She looked at me over the rim of her glass. “Says the man who’s marrying someone he doesn’t love for a company.”

Direct hit.

“That’s different.”

“Is it? Seems like we’re both sacrificing what we want for what we need.”

She was right. Painfully right.

“What do you want?” I asked quietly.

Wrong question. I saw it the second the words left my mouth. Saw her expression shift from guarded to vulnerable to angry.

“I want you to leave,” she said.

“Hannah—”

“You’re engaged!” The words exploded out of her. “You’re engaged and you show up at my apartment and defend me like you have the right and I can’t—” Her voice cracked. “I can’t do this.”

“Do what?”

“Pretend I don’t care!” She set the wine down hard. “You show up and you look at me like I matter and it’s killing me because you made your choice. You chose her. You chose the company. You chose everything except me.”

“That’s not fair—”

“Life isn’t fair, Oliver! You think I wanted this? You think I wanted to fall for my boss who’s engaged to someone perfect and rich and everything I’m not?” She was crying now, angry tears streaming down her face. “I signed your NDA. I come to work every day and smile and pretend I don’t remember what it felt like when you touched me.
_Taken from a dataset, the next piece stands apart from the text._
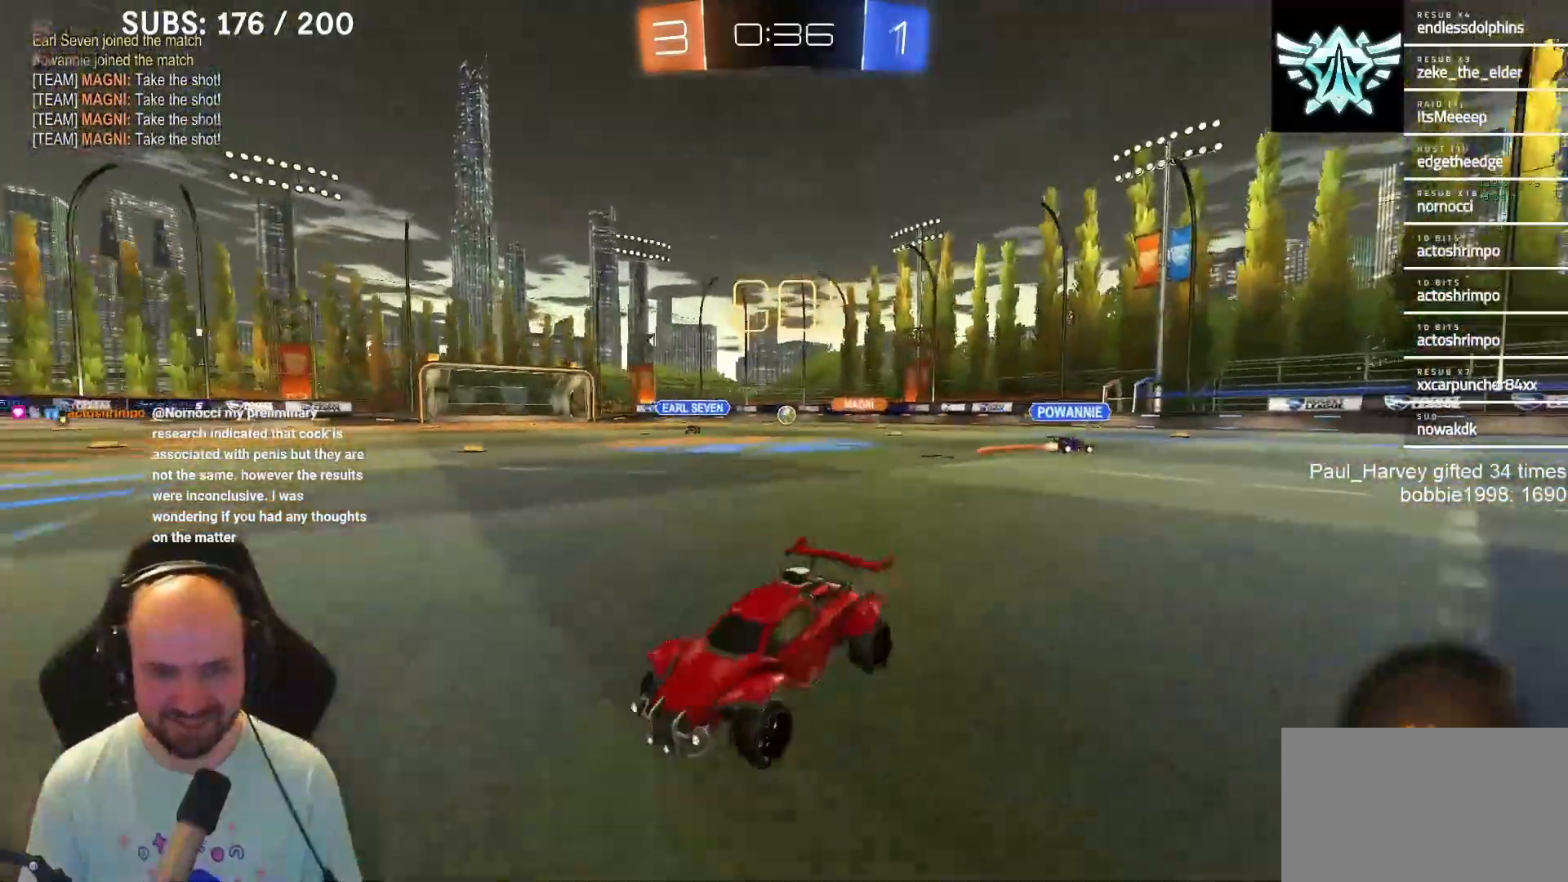
{"buttons": ["SQUARE", "L1", "R2"], "left_stick": "right", "right_stick": "center", "events": [[17, "L1", "down"], [50, "TRIANGLE", "down"], [183, "TRIANGLE", "up"], [483, "SQUARE", "down"]]}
And then you show up here and—”

“And what?”

“And you make me hope,” she whispered. “You make me hope for something I can’t have.”

The words broke me.

I closed the distance between us. Caught her face in my hands. Made her look at me.

“I think about you every second of every day,” I said. “I think about that night. About the way you laughed. The way you looked at me like I was just Oliver, not Oliver King, CEO, heir to an empire. You saw me. The real me. And I can’t forget that.”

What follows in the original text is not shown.